What Happened To AND1?

Seth Berger started, succeeded, and sold his Philly start-up before the city’s scene really existed.

He’s a Wharton grad who launched a product with nationwide name recognition and cashed out before he even turned 35. That achievement? Founding AND1.

You remember AND1, right? It made shoes, clothes, and video mixtapes and promoted street ballers like Rafer “Skip to My Lou” Alston. Berger and two of his friends created the company in 1993 and cashed out a dozen years later after AND1 had risen to the No. 2 basketball shoe seller in the United States. Only Nike remained ahead.   

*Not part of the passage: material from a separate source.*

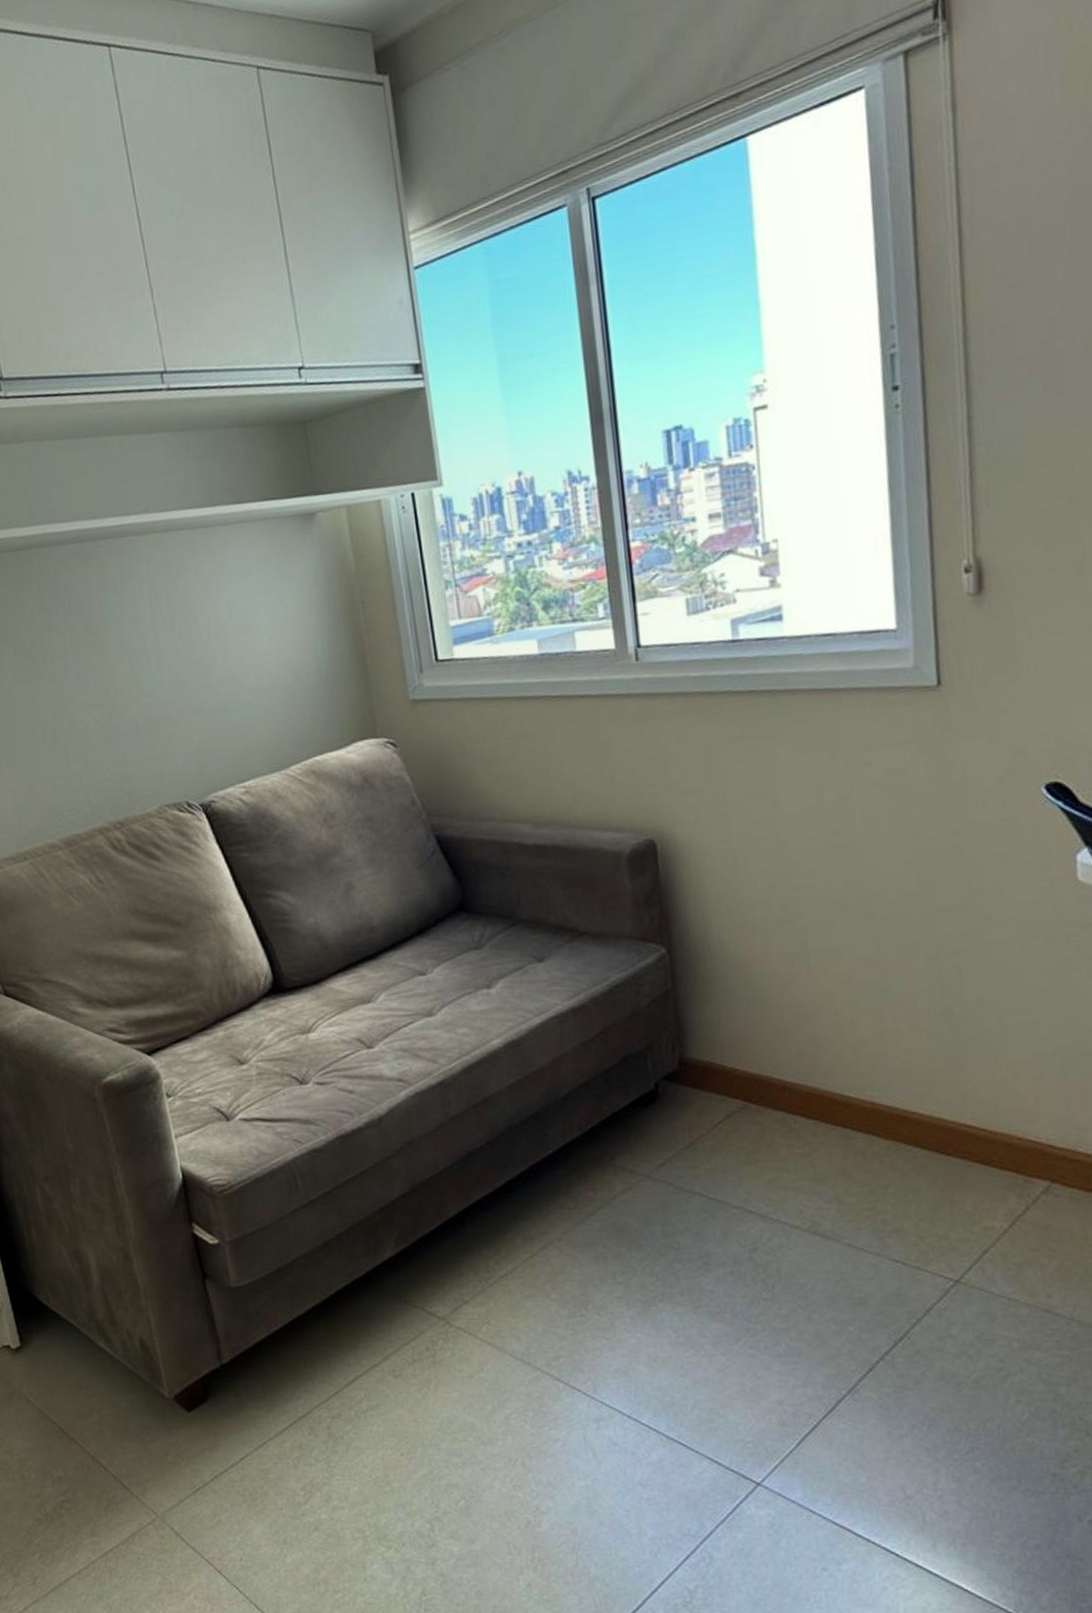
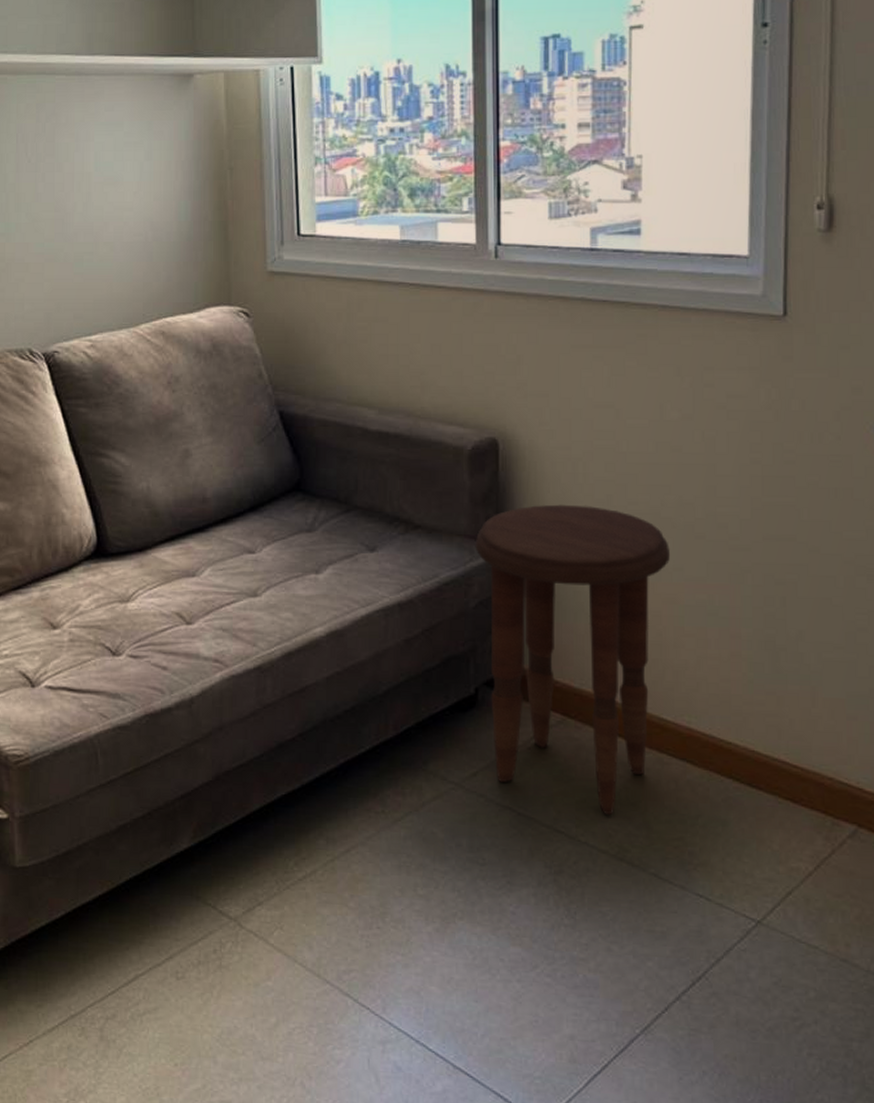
side table: none [641,896,839,1193] -> present [475,504,670,816]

Now Berger is wading back into the startup waters. He’s coming out of retirement to lead a new company called Living Simple. For now, it is focusing on cell phones, and its first product is a line of protective cases that double as a wallet, allowing for more storage and protection than similar products on the market. Like almost everything in his life since he founded AND1 in 1993, this company has its roots in basketball. Berger’s new partner is 26-year-old Joshua Harris, like him a New York City point guard who made his way down to the Philadelphia area and crossed paths with Berger. 

Berger and friends Jay Gilbert and Tom Austin took the idea to a major trade show in Chicago. The database may have earned a good grade from Wharton, but it failed in front of the people who mattered.

While there, they noticed something: None of the established brands were marketing to young basketball players, the ballers who hone their craft on playgrounds and in gyms and always think they’re the best player on the court. So AND1 pivoted, with the idea of starting an apparel line that spoke to this audience.

“We were at a pizza place and threw our business plans in the trash and wrote original slogans down on a napkin,” Berger said. “Within six weeks we were selling t-shirts.”

A year later AND1 had revenues of $1.7 million. They rose to $5.9 million then $14 million then $42 million to $70 million by year five. The company started with basketball star Larry Johnson wearing their shorts; by the late ’90s, they’d signed Stephon Marbury and Latrell Sprewell, not to mention Vince Carter, who wore the AND1 Tai Chi as he completed one of the most famous dunks in NBA history at the 2000 Slam Dunk contest.

A new chapter, after the sale

They sold AND1 in 2005 after its annual revenues had dropped from a peak of about $250M. Berger, now 47, wanted to spend more time with his three sons as they grew up. At the time they were 6, 3, and 1 years old. He got involved with two companies, including one that develops and markets gaming for casinos that went public, but they were temporary jobs. Instead, he turned his attention back to basketball. Berger became an assistant and later the head coach of Westtown School, a Quaker private school in West Chester.

A little over 10 years ago, Harris enrolled at Westtown as a boarding student. School officials notified him when he visited that they’d have a perfect host family for him. There was a guy who had happened to go to the same elementary and middle school as him and loved basketball. It turned out to be Berger.